Exercise instructions:
1. Reproduce the passage on caregiving between "Yet in this" and "Card Rewards Account.", inclusive.
2. Answer these questions using the passage on caregiving:
(a) How far away do the writer's parents live?
(b) Which two activities does the writer list as "me time"?
(c) Even from whom do the writer's friends refuse to ask for help?

Extract:
..........

Just to clarify, I think all children should look after their parents in old age. I certainly do. Weekly I call up my parents -- who live a safe six or seven states away -- and I yell at them about the various health and welfare things to which I think they should attend. Believe me, I am an attentive daughter. But you don't see me spending every moment of my life taking care of others. Granted, I do feed and clothe my daughter on a reasonably regular basis, and I sometimes even feed my husband, but there is plenty of me time -- for my important activities. Like watching really bad, really old films. And baking cheesecakes.
Yet in this modern age of feminism I still seem to have friends who define being women as being complete martyrs to all those around them. Even when those around them are telling them to knock it off. These are women who have careers, run their households down to the smallest detail, take care of children, and parents, and Christmas. And they don't ask for help -- even from their husbands, who are willing to help. With them, the real meaning of feminism is: If you sacrifice enough, when you die, you will have the most points in your Cosmic Credit Card Rewards Account.

..........

Raw records:

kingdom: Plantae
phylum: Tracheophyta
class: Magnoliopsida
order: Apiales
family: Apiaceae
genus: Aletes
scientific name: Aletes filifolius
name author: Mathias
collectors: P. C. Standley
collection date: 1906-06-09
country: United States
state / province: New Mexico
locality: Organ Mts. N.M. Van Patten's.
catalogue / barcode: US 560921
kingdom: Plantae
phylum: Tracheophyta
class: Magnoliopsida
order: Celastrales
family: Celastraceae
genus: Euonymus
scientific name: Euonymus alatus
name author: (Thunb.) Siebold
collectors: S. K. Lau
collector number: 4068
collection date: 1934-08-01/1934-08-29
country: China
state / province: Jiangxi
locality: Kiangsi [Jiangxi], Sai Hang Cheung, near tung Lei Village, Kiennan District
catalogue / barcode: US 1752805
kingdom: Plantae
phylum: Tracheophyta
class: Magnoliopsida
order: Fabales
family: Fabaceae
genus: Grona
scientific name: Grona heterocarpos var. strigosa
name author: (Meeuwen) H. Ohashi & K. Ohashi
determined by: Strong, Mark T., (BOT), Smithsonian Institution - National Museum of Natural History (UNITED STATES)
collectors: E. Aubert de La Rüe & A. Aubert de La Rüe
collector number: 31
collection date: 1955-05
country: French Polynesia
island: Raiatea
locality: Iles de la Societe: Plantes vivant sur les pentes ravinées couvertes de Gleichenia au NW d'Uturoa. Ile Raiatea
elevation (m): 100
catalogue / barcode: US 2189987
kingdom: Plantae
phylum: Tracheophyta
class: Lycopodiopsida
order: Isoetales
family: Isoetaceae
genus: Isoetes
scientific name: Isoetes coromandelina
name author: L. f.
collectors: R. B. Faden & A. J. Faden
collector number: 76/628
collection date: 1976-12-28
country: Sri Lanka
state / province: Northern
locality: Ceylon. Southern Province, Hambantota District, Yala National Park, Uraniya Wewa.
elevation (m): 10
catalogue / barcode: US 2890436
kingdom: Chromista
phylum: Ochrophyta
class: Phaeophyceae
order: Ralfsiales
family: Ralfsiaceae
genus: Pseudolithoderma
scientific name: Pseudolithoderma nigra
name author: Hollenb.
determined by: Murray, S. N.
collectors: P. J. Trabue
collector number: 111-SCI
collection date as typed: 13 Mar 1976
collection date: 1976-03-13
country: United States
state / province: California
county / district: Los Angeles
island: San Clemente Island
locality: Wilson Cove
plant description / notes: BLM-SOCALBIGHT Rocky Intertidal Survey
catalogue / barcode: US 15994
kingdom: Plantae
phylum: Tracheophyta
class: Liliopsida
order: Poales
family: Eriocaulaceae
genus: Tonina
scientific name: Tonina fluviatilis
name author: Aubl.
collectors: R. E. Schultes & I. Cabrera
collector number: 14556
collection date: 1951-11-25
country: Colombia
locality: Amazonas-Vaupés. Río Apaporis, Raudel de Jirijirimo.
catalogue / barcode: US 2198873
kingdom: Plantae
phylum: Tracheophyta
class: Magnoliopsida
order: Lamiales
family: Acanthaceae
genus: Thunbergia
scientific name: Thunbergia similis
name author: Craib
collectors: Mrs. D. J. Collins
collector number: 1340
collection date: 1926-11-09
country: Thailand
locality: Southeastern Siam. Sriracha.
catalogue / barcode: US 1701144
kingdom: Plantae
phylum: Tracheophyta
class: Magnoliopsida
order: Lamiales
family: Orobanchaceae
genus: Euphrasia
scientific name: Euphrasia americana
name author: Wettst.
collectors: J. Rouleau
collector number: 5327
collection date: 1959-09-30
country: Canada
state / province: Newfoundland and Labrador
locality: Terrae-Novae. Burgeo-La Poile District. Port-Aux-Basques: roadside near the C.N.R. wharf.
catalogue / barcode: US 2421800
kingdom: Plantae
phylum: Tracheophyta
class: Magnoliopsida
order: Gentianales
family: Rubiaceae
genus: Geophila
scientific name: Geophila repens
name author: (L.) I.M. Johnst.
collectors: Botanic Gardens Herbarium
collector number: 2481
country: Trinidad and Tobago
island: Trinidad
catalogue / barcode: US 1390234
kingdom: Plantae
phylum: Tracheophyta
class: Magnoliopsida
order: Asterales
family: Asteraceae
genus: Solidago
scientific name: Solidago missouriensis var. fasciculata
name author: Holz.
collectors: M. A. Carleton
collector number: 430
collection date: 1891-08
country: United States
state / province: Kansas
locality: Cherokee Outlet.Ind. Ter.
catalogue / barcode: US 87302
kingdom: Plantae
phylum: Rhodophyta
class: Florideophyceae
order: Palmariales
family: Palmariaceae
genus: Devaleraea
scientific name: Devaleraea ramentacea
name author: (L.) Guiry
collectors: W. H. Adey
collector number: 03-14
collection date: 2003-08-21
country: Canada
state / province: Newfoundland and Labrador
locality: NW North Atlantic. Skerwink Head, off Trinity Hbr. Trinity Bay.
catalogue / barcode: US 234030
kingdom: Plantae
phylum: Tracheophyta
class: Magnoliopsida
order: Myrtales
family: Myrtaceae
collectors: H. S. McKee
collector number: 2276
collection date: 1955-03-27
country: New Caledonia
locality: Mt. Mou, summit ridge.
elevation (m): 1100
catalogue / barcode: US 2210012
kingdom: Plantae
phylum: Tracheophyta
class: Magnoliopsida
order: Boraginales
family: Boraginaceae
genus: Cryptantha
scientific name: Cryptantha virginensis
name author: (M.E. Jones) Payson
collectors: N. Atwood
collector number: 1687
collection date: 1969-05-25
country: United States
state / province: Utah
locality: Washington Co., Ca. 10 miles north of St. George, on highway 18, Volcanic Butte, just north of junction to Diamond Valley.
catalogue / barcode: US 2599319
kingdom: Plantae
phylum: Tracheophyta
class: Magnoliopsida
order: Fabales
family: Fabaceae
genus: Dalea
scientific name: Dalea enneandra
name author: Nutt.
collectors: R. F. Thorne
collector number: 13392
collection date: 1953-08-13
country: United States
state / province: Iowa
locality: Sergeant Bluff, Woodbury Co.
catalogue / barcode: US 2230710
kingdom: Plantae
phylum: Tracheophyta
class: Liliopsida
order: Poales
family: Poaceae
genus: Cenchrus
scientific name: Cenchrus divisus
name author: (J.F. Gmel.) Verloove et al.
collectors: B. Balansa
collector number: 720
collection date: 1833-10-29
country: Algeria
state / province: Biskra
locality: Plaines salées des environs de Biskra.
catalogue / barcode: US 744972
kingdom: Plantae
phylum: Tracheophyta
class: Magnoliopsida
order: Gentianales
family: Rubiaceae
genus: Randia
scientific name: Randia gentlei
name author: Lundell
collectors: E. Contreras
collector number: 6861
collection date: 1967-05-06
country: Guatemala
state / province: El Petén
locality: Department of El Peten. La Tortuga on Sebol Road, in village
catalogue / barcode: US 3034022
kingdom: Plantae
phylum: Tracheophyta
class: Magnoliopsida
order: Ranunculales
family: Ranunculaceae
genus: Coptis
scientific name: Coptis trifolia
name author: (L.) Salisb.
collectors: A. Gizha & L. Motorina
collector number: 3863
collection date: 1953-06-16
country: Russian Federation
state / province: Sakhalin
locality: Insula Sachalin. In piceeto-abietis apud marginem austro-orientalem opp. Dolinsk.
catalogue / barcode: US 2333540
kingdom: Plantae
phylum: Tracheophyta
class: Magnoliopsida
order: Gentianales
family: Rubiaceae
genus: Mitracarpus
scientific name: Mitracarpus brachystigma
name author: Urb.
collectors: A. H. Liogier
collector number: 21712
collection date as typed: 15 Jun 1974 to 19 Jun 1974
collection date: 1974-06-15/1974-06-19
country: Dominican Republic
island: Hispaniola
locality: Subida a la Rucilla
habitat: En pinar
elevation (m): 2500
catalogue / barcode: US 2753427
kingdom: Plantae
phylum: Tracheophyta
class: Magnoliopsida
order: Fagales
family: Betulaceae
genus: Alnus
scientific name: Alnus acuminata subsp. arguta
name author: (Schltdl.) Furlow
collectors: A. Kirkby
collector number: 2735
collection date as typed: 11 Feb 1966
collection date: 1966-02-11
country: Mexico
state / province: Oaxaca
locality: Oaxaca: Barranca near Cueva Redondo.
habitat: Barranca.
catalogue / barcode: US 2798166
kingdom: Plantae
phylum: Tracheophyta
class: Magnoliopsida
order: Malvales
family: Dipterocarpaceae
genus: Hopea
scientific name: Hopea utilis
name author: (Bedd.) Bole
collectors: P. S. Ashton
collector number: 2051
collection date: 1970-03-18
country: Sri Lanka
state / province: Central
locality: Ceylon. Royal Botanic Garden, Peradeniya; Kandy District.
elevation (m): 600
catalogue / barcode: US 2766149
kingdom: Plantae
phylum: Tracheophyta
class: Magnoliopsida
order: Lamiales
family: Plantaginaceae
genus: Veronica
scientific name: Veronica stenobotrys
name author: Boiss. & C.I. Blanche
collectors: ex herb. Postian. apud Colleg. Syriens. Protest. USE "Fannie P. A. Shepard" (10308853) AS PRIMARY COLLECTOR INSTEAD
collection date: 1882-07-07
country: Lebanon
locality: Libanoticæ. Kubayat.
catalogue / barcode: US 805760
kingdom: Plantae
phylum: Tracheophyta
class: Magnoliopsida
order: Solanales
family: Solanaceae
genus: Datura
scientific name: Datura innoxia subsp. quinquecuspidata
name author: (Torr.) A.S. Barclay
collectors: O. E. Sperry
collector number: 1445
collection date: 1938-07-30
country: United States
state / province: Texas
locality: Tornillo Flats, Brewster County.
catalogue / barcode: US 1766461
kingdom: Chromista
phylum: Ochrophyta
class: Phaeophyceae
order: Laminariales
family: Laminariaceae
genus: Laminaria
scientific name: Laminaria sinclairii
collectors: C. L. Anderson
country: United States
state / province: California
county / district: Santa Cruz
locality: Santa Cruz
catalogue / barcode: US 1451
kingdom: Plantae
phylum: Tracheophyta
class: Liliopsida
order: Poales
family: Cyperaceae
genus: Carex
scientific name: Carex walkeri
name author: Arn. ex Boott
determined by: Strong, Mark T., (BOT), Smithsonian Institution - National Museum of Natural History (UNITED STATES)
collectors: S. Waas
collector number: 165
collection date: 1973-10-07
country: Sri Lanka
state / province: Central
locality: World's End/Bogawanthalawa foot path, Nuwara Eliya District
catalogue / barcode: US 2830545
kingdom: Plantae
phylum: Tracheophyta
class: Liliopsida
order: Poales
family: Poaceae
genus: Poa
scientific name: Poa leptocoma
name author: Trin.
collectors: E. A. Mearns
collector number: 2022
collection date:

..........

Solutions for each task:
1.
Yet in this modern age of feminism I still seem to have friends who define being women as being complete martyrs to all those around them. Even when those around them are telling them to knock it off. These are women who have careers, run their households down to the smallest detail, take care of children, and parents, and Christmas. And they don't ask for help -- even from their husbands, who are willing to help. With them, the real meaning of feminism is: If you sacrifice enough, when you die, you will have the most points in your Cosmic Credit Card Rewards Account.

2.
(a) Six or seven states away.
(b) Watching really bad, really old films and baking cheesecakes.
(c) Their husbands, who are willing to help.